Or, indicted, or whatever you do to someone who breaks the law?
This one still confuses me. The justice department is trying to find out who leaked Valerie Plame’s identity to columnist Robert Novak. If it is a federal crime to knowingly disclose the name of an undercover CIA agent, then why isn’t the guy who broadcast it to the whole world (Novak) in trouble?
What law are you suggesting Novak broke, specifically? My understanding is that it was not illegal for him to publish the information. The illegality was on the part of the person or persons giving him the information initially.
While it is not an absolute defense, US law enforcement has traditionally tried to avoid falling afoul of the First Amendment (Freedom of the Press, more than Freedom of Speech). The courts have generally interpreted these protections rather broadly in recent decades, and there have been many strong precedents. To cite, one famous example: Daniel Ellsberg and the Pentagon Papers clearly involved “national security” and arguably (i.e. argued by the Federal governemnt) placed thousands of US citizens at risk – in a time of war, no less.
Certainly the tradition has always been that if a journalist gets some information he or she can print it without fear of legal reprisal. The onus has always been placed on the person(s) who leaked the information to the journalist.
Whether that would hold up in this case I wouldn’t know.

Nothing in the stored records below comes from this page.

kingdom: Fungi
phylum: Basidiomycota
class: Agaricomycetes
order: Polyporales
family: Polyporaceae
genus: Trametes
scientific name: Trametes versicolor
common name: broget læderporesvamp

But it’s certainly the approach being taken by the investigation.
Novak would not be a target under the law most people are talking about when they talk about the case at hand.
Specifically, the Intelligence Identities Protection Act of 1982 identifies for prosecution those people “having or having had authorized access to classified information that identifies a covert agent, intentionally discloses any information identifying such covert agent to any individual not authorized to receive classified information, knowing that the information disclosed so identifies such covert agent…” (emphasis added)

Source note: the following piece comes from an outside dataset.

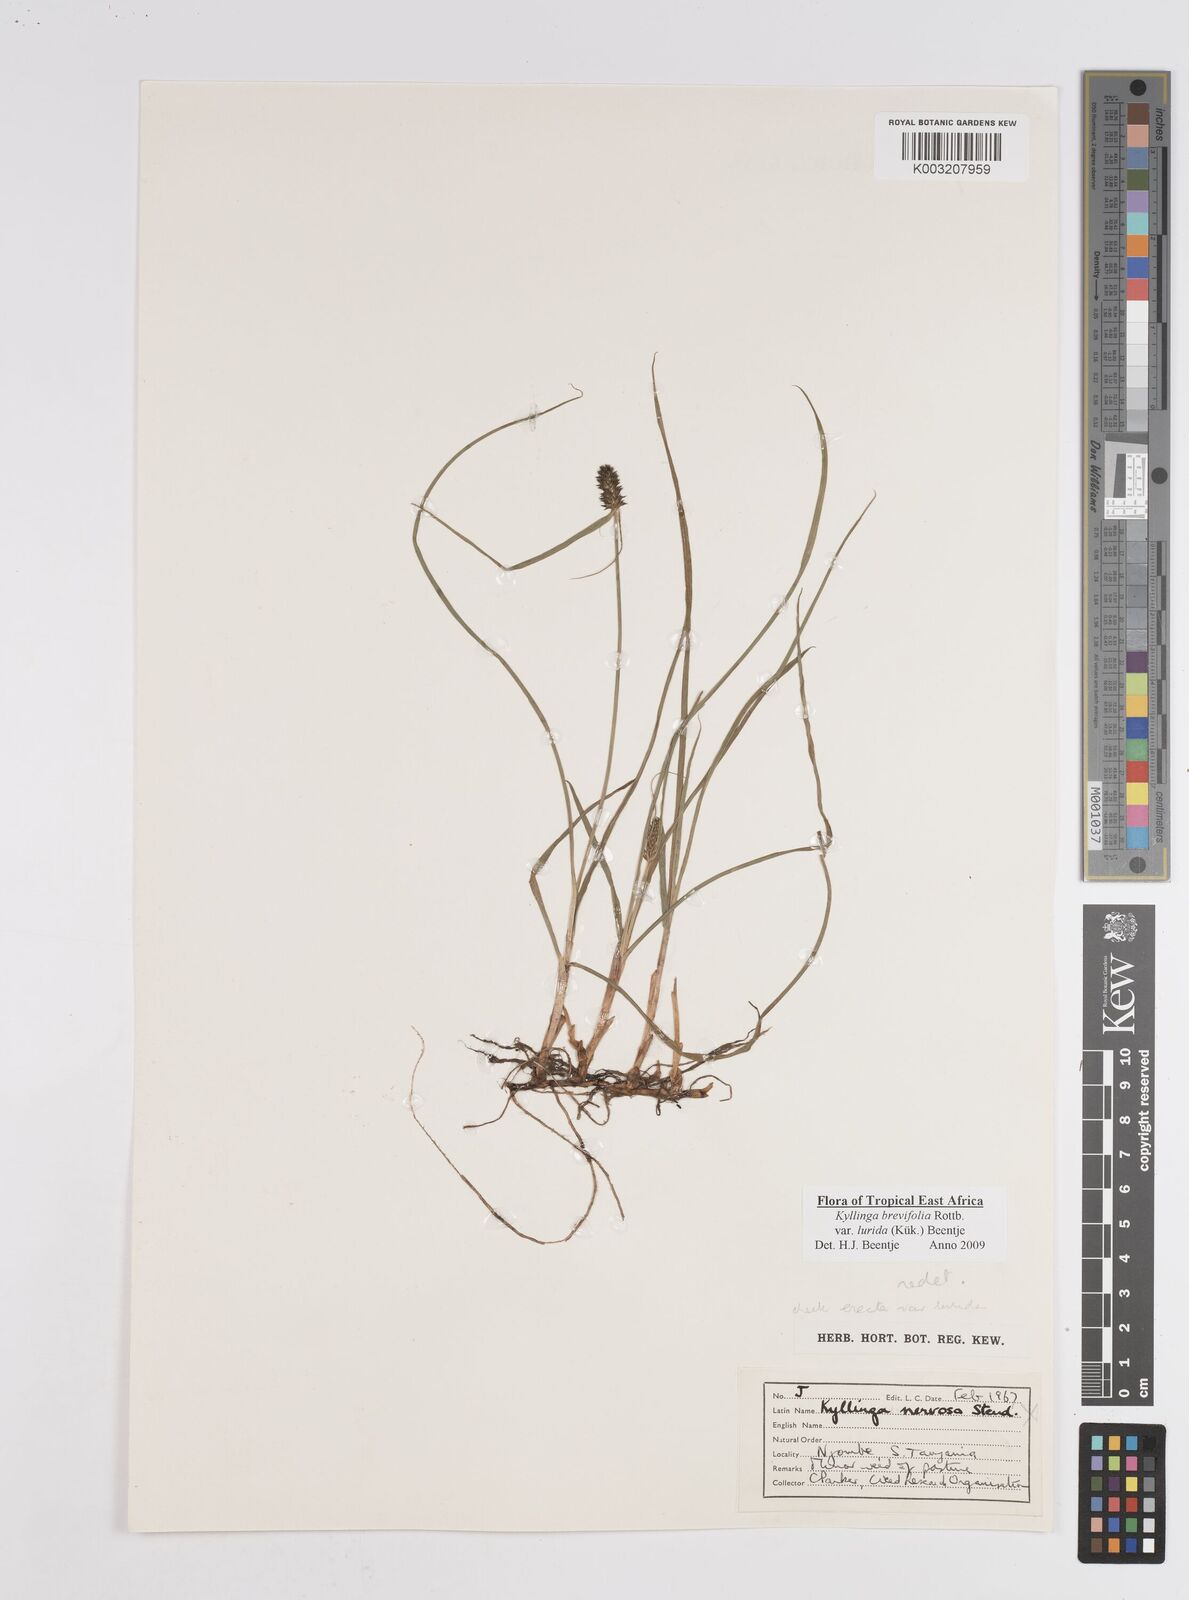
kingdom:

In the current instance, Novak is the disclosee, not the discloser. (Whether the disclosers themselves violated the law is of course a matter for the special prosecutor).
There’s an additional provision directed at those who engage in a “pattern of activities intended to identify and expose covert agents and with reason to believe that such activities would impair or impede the foreign intelligence activities of the United States…” However, I’m not aware of anyone who seriously alleges that Novak falls into that category.
But with respect, that is not the answer to the question. The question manhattan is asking is, rephrased, “do you have evidence which you could provide to him (manhattan) to support your assertion that the reason Novak has not been arrested is that he is sometimes (or most of the time) supportive of current Administration policies and procedures?”
It appears that they could issue a subpoena and order Novak to reveal his sources. From the very conservative magazine, Insight:
The 1972 Branzburg Supreme Court decision ruled that, regarding a press privilege not to reveal sources, no such right exists. From Branzburg, as quoted in the story linked above:
This being the forum for factual discussion. let’s stick to the facts about what the law is and whether there is any evidence that Mr. Novak has broken it. As long as there is no evidence that he did anything illegal, conspiracy theories about what he’s getting away with and why are fodder for Great Debates.